==== Texto proporcionado

Del ritual al consumismo

En la actualidad, esas producciones multitudinarias le han quitado al espectáculo todo carácter de sacralidad. El espectáculo contemporáneo ya no es una actividad con carácter de ritual identitario, tampoco una crítica estructurada sobre determinados asuntos. Ya no hay actos de fe dentro de ello. Por el contrario, prevalece un vacío, una fisura, y lo único que lo puede llenar es el aspecto económico, mediante la capacidad de consumo.

Por el contrario, en sociedades precapitalistas, como lo analiza Mijail Bajtin, todos esos ritos y espectáculos organizados a la manera cómica, presentaban una diferencia notable con las formas del culto y las ceremonias oficiales serias de la Iglesia o del Estado feudal, ya que ofrecían una visión del mundo, del hombre y de las relaciones humanas diferente, no-oficial, exterior a la Iglesia y al Estado. Aquellas, parecían haber construido, al lado del mundo oficial, un segundo mundo y una segunda vida a la que los hombres de la Edad Medía pertenecían en una proporción mayor o menor y en la que vivían en fechas determinadas.

========

Cita completo, palabra por palabra, el texto anterior sobre el paso del ritual al consumismo. Los datos que vienen a continuación no son necesarios.

==== Datos proporcionados

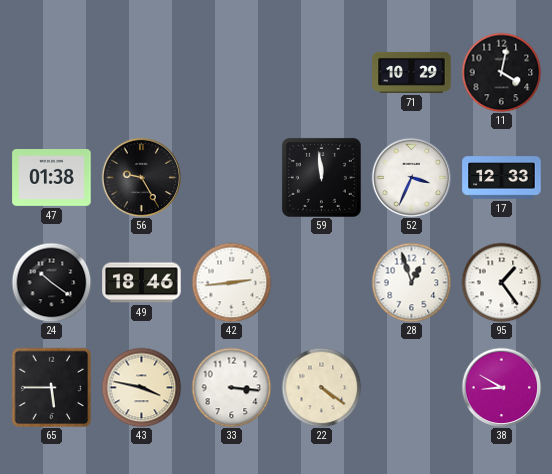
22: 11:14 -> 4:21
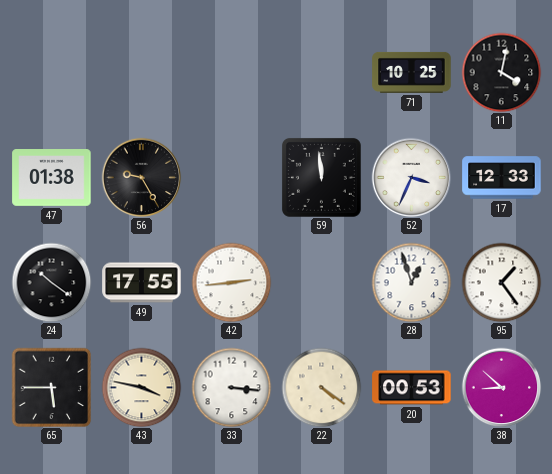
71: 10:29 -> 10:25
49: 18:46 -> 17:55
20: none -> 00:53
38: 8:50 -> 8:52
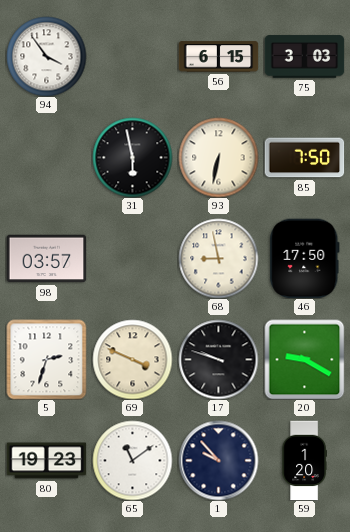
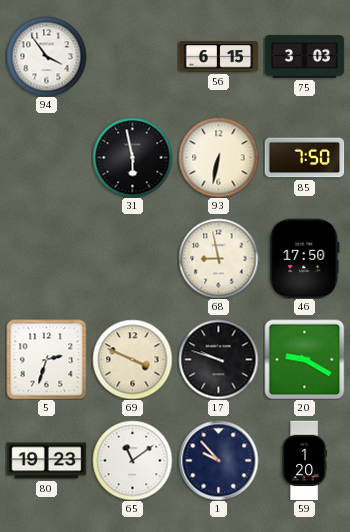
98: 03:57 -> none
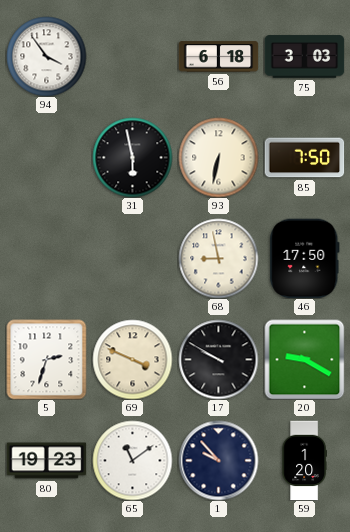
56: 6:15 -> 6:18
17: 9:48 -> 9:50
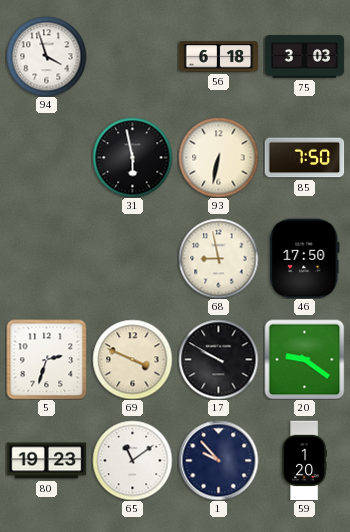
94: 3:54 -> 3:57
20: 9:20 -> 9:21
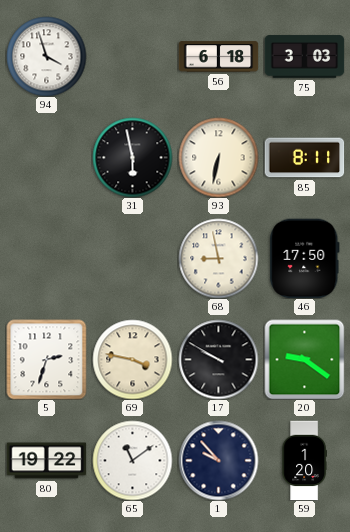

========

▸ Respuesta:
Del ritual al consumismo

En la actualidad, esas producciones multitudinarias le han quitado al espectáculo todo carácter de sacralidad. El espectáculo contemporáneo ya no es una actividad con carácter de ritual identitario, tampoco una crítica estructurada sobre determinados asuntos. Ya no hay actos de fe dentro de ello. Por el contrario, prevalece un vacío, una fisura, y lo único que lo puede llenar es el aspecto económico, mediante la capacidad de consumo.

Por el contrario, en sociedades precapitalistas, como lo analiza Mijail Bajtin, todos esos ritos y espectáculos organizados a la manera cómica, presentaban una diferencia notable con las formas del culto y las ceremonias oficiales serias de la Iglesia o del Estado feudal, ya que ofrecían una visión del mundo, del hombre y de las relaciones humanas diferente, no-oficial, exterior a la Iglesia y al Estado. Aquellas, parecían haber construido, al lado del mundo oficial, un segundo mundo y una segunda vida a la que los hombres de la Edad Medía pertenecían en una proporción mayor o menor y en la que vivían en fechas determinadas.